Monday, February 3, 2014

Superior Court holds worker's comp insurer properly charged premiums for employees who opted out of worker's comp system

Truck Courier is engaged in pick up and delivery services.  Its drivers were individuals who used their own vans and trucks to provide the services to its customers.  Truck Courier classified the drivers as independent contractors, not employees.  Each driver executed an agreement by which they waived their rights to worker's compensation benefits and preserved their rights to bring common law actions against Truck Courier with regard to any injuries they might suffer. 

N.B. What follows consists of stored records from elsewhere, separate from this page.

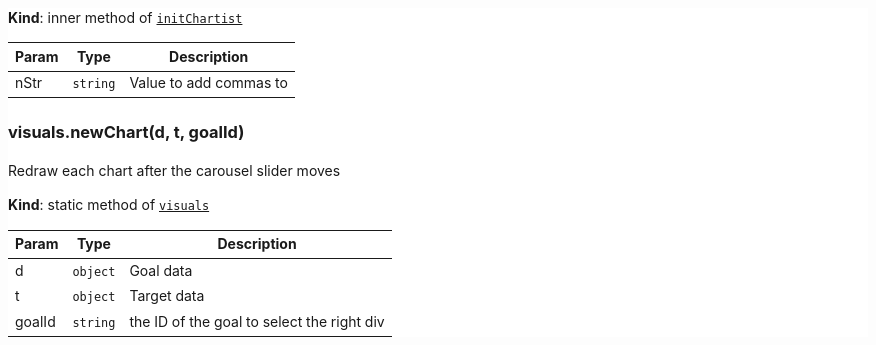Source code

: **Kind**: inner method of [<code>initChartist</code>](#visuals.initChartist)  

| Param | Type | Description |
| --- | --- | --- |
| nStr | <code>string</code> | Value to add commas to |

<a name="visuals.newChart"></a>

### visuals.newChart(d, t, goalId)
Redraw each chart after the carousel slider moves

**Kind**: static method of [<code>visuals</code>](#visuals)  

| Param | Type | Description |
| --- | --- | --- |
| d | <code>object</code> | Goal data |
| t | <code>object</code> | Target data |
| goalId | <code>string</code> | the ID of the goal to select the right div |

Granite State Insurance provided worker's compensation coverage to Truck Courier.  Truck Courier paid an estimated premium at the beginning of the policy period, but that premium could be adjusted retroactively after an audit.


Granite State sought a retroactive premium adjustment on the ground that under a 2004 amendment to the Massachusetts Wage Act, the drivers were properly classified as employees.


In Granite Sate Ins. Co. v. Truck Courier, Inc., 2014 WL 316670 (Mass. Super.), Judge Curran of the Superior Court agreed with Granite State that under the statute the drivers were employees, not independent contractors. 


The worker's compensation statute allows an employee to opt out of the worker's compensation system, and the drivers did opt out.  The insurance policies allowed Granite State to include in its calculation all employees engaged in work covered by the policies.  The court noted that under Part II of the policies, for employer's liability, Granite State could have been required to pay claims by the drivers.  "Therefore, the plain language of the policies indicate that all Truck Courier employees should have been included in the calculation of premiums." 


The court denied summary judgment to Granite State on the 93A claim against it, holding that whether Granite State should have reasonably ascertained that the change in the law made the estimated premium substantially inaccurate was a disputed question of fact.